Voci di corridoio divulgate da qualche talpa che bazzica nelle stanze dei bottoni sostengono che con decorrenza dal prossimo anno le divise civili dei nati nel decennio 1960 – 1970, scaduto il lustro del rosso amaranto, torneranno a essere finalmente di blu scuro. Sono sicuro che la soffiata non ha reso felice solo me. Superati i cinquanta l’abbigliamento vivace sbatte e sottolinea il decorso qualitativo dell’epidermide, soprattutto in volto, soprattutto il collo, soprattutto se non te ne sei mai curato, soprattutto se comunque ami le tonalità scure e preferisci, malgrado fare altrimenti sia quasi impossibile, dare meno nell’occhio. Quello che ci auguriamo noi di mezza età, oltre a un ritorno ai colori primari per le tecniche di segregazione generazionale, è che ci sia una più limpida differenziazione cromatica rispetto alle recenti esperienze.
Quei cretinetti degli under 30, con il loro bordeaux, quante volte negli ultimi tempi hanno provato a mescolarsi a noi dell’élite di potere, peraltro riuscendoci in parte non certo per l’equivoco della nuance quanto per l’ormai rodata capacità, da parte nostra, di imitare i canoni della giovinezza in tutto e per tutto ma questo, si sa, è tema di ben altre considerazioni. Ora, con le nostre divise tutte blu, noi dell’élite torneremo a vivere fieri del nostro contrasto, del nostro tono e del nostro colore, nemmeno se i mutamenti sociali fossero regolamentati da un utente avanzato ai comandi di un Photoshop universale.
Il punto è che, qualsiasi pantone sarà identificativo di quelli sotto di noi nella scala anagrafico-gerarchico-cromatica, noi di una certa età continueremo a diffidare delle figure junior in qualunque posizione essi si collocheranno. Trovarseli in un completo giallo banana in una sala operatoria, in un tribunale, al volante di un taxi o anche solo dietro la friggitrice di un McDonald’s qualunque continuerà a lasciarci perplessi sulle possibilità di riuscita del loro compito e, di conseguenza, l’economia parallela dei capelli bianchi, le organizzazioni e le strutture clandestine a tutela delle cosiddette “cose come si facevano una volta” continueranno a diffondersi fino a quando, in un futuro non troppo remoto, noi della vecchia guardia lasceremo ai posteri una base installata di certezze sulle quali le nuove generazioni, accantonata definitivamente l’ingiustificata presunzione di cavarsela da sé e riconosciuta ufficialmente la nostra superiorità intellettuale, potranno ricostruirsi un sistema stabile e sperare in un prolungamento più sicuro delle aspettative di sopravvivenza.

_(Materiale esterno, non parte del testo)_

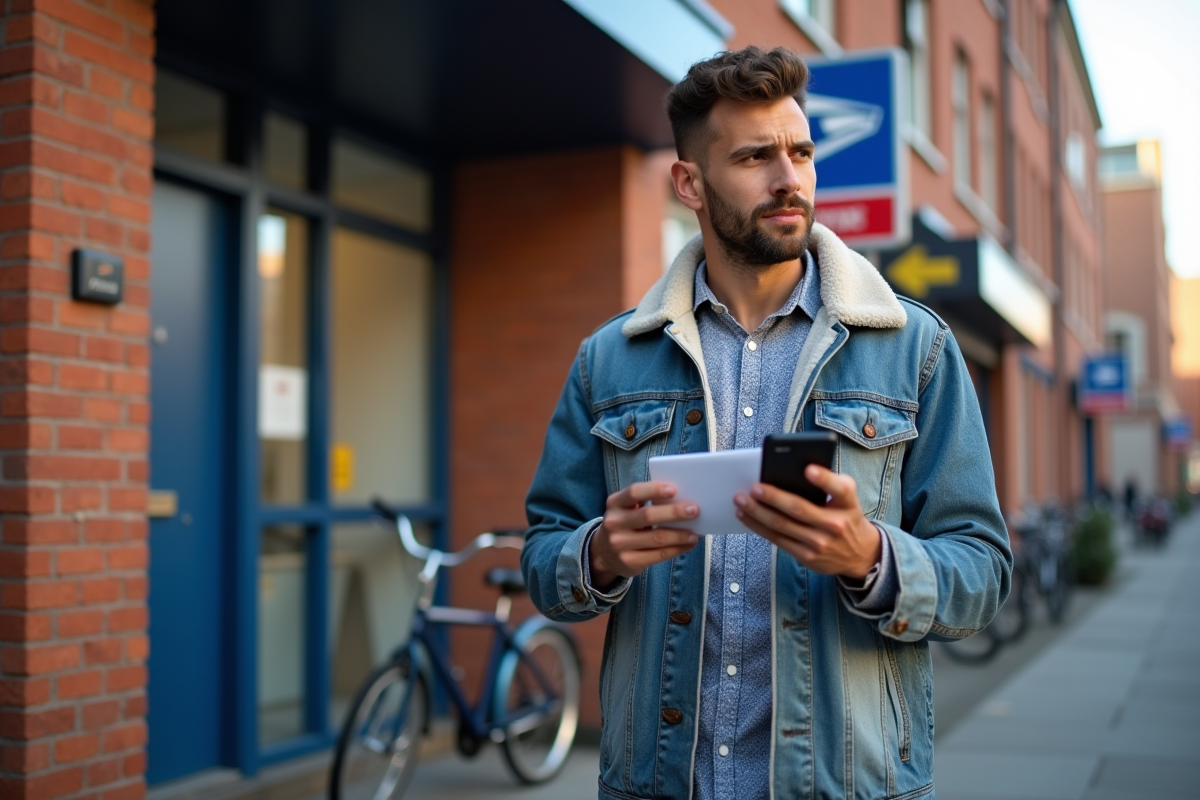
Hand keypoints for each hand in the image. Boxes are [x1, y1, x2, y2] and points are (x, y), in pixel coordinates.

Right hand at [588, 481, 700, 589]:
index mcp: (614, 504)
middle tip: (694, 510)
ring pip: (657, 538)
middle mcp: (614, 523)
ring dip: (680, 535)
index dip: (654, 490)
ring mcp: (620, 544)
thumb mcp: (625, 509)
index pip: (633, 492)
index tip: (674, 490)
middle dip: (674, 512)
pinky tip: (688, 544)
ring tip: (695, 533)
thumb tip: (681, 500)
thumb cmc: (624, 524)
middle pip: (648, 515)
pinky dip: (677, 549)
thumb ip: (644, 502)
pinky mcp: (629, 561)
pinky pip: (659, 555)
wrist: (603, 553)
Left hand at [734, 465, 880, 578]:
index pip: (840, 489)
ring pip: (782, 525)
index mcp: (848, 504)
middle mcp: (835, 525)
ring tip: (740, 499)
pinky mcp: (807, 556)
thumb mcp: (848, 499)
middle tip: (754, 487)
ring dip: (757, 512)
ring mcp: (820, 543)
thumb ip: (830, 483)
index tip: (808, 469)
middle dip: (774, 497)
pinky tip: (745, 515)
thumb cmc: (846, 515)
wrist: (860, 554)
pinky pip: (777, 539)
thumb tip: (793, 471)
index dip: (824, 479)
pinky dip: (758, 526)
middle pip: (799, 509)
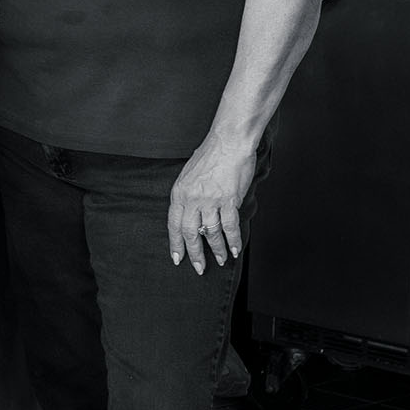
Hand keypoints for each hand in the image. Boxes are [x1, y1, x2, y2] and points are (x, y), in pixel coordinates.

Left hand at [168, 133, 253, 273]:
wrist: (228, 142)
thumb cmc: (210, 155)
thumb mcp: (188, 175)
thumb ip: (187, 194)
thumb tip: (190, 211)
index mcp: (179, 193)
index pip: (173, 225)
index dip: (176, 244)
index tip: (178, 258)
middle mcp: (192, 199)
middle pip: (190, 233)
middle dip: (194, 254)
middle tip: (199, 268)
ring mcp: (210, 200)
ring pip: (211, 233)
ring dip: (217, 249)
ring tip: (221, 260)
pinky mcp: (229, 200)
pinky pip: (230, 226)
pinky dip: (233, 240)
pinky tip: (236, 250)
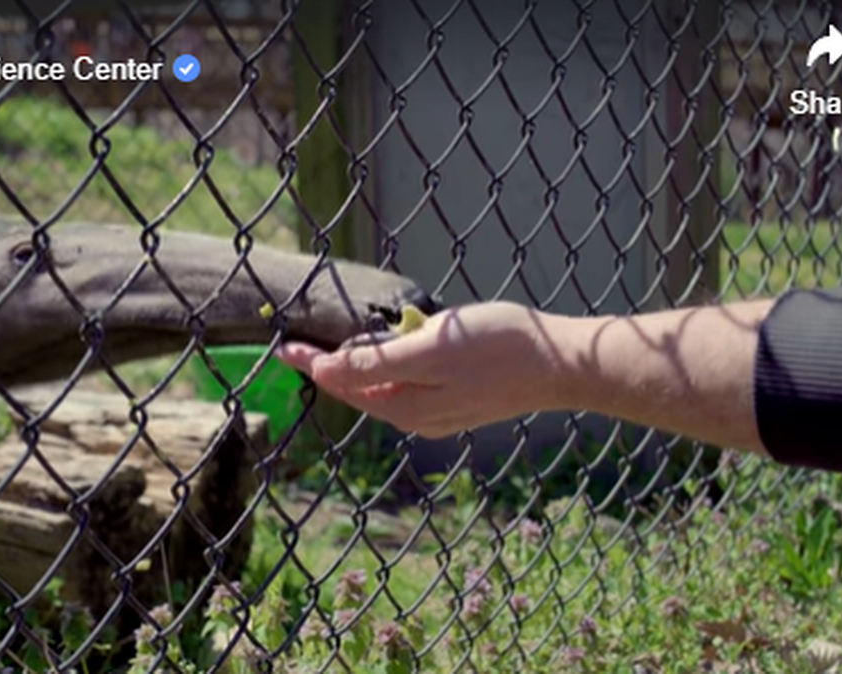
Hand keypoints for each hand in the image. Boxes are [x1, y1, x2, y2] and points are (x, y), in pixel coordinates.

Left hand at [275, 301, 566, 438]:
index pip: (343, 383)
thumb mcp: (429, 349)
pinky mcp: (456, 398)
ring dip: (357, 367)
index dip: (311, 362)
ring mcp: (438, 410)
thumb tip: (327, 369)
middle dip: (329, 367)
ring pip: (383, 386)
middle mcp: (416, 416)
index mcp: (404, 406)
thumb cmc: (496, 347)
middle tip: (298, 345)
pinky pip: (409, 383)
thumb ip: (375, 362)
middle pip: (359, 389)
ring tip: (331, 348)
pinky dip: (388, 367)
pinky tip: (386, 351)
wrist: (559, 363)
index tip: (282, 347)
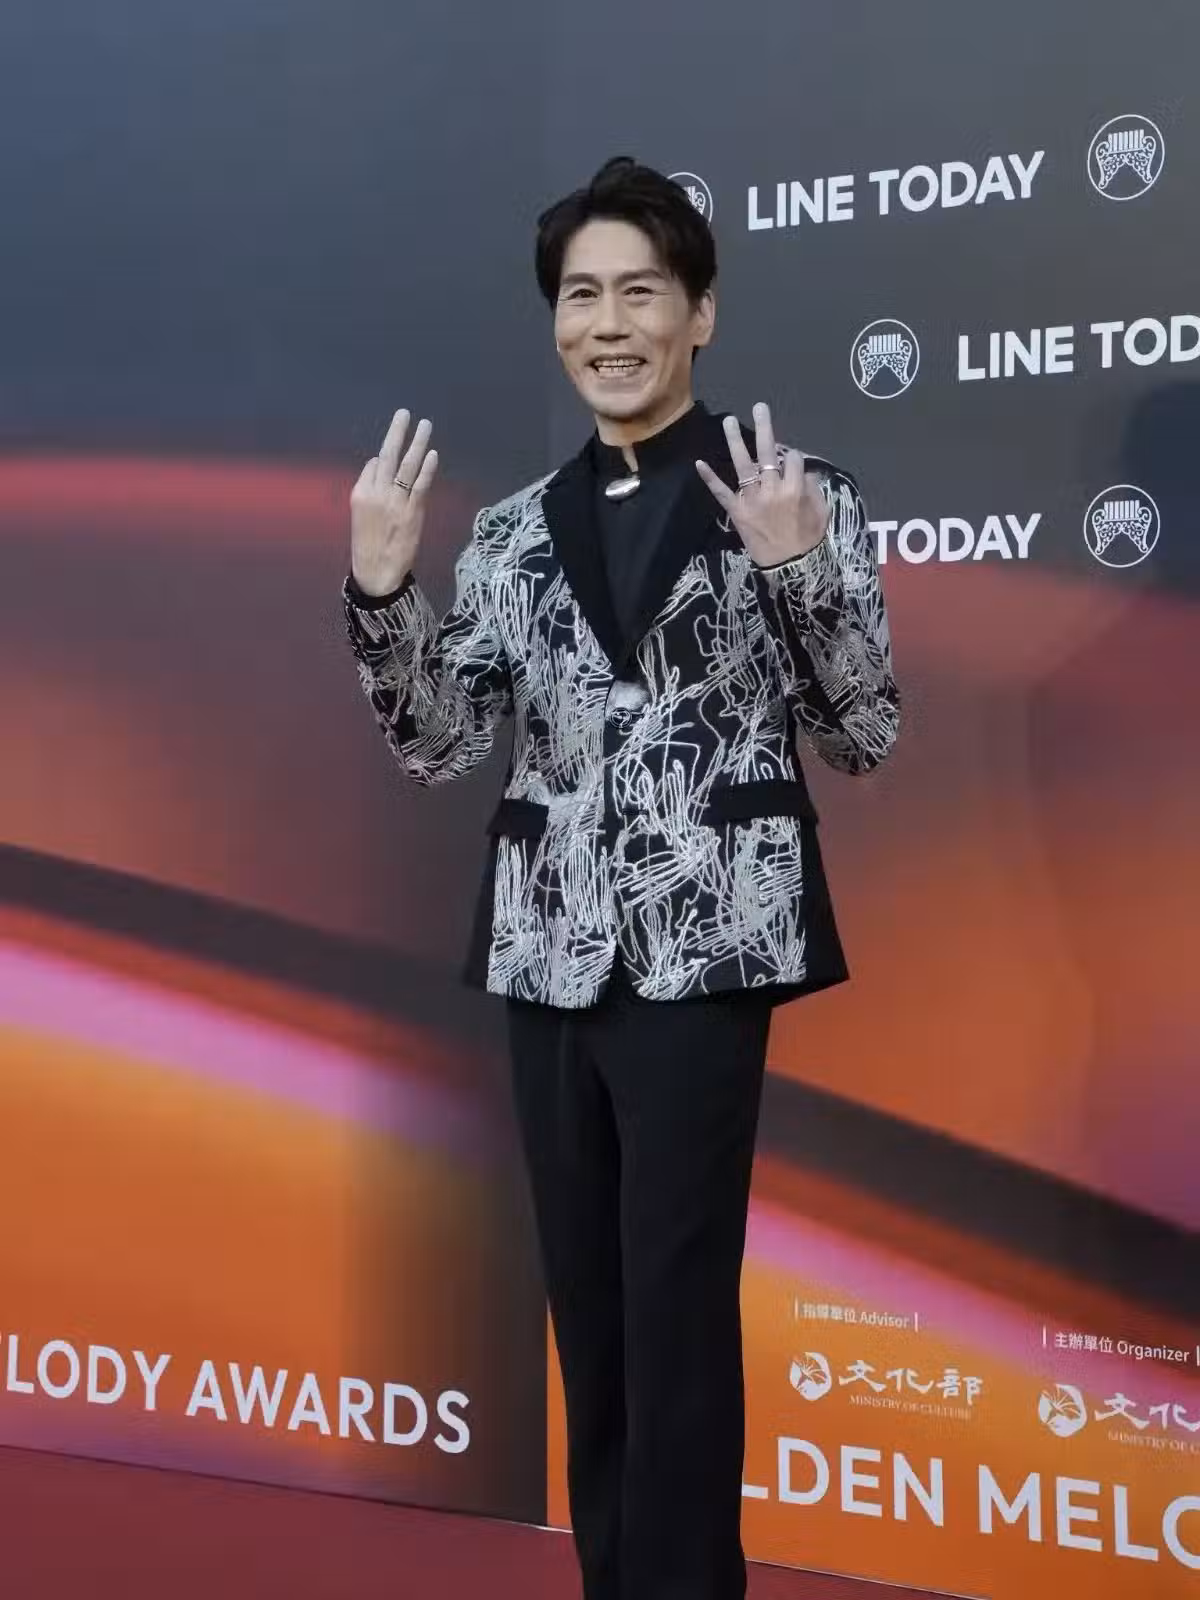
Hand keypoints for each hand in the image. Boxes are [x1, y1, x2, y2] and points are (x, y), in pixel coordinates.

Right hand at [349, 409, 439, 595]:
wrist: (377, 573)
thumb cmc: (368, 545)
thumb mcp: (360, 515)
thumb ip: (369, 490)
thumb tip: (378, 465)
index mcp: (360, 494)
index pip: (374, 466)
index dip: (383, 461)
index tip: (390, 457)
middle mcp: (376, 494)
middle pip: (388, 456)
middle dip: (397, 432)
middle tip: (404, 413)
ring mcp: (395, 502)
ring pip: (406, 466)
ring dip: (416, 442)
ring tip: (424, 425)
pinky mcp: (412, 512)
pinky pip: (420, 485)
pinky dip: (426, 468)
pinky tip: (431, 453)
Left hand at [695, 402, 829, 565]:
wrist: (791, 568)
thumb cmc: (808, 540)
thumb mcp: (821, 512)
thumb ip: (814, 488)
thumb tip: (805, 471)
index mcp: (795, 488)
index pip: (793, 459)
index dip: (793, 457)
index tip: (790, 461)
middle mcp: (772, 489)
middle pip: (768, 452)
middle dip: (765, 427)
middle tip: (759, 407)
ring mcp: (752, 500)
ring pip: (743, 465)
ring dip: (735, 441)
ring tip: (729, 421)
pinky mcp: (736, 512)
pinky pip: (721, 493)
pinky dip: (710, 478)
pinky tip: (700, 463)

Ma, a parte questo, sono certo si tratti di uno dei nostri, un fortunato esemplare cresciuto durante questa nostra jeunesse dorée, ad aver pubblicato l’articolo con i dati sul livello di istruzione degli immigrati nel nostro paese che, a quanto risulta dalla sua analisi, potrebbe addirittura farci piazzare ultimi nella classifica dei cervelloni su scala mondiale. Attenzione, però: non sono solo io a sostenere che lo smacco sia tutt’altro che immeritato, considerando che, a parte noi futuri “all blues”, sono gli italiani in primis a risultare un popolo di ignoranti.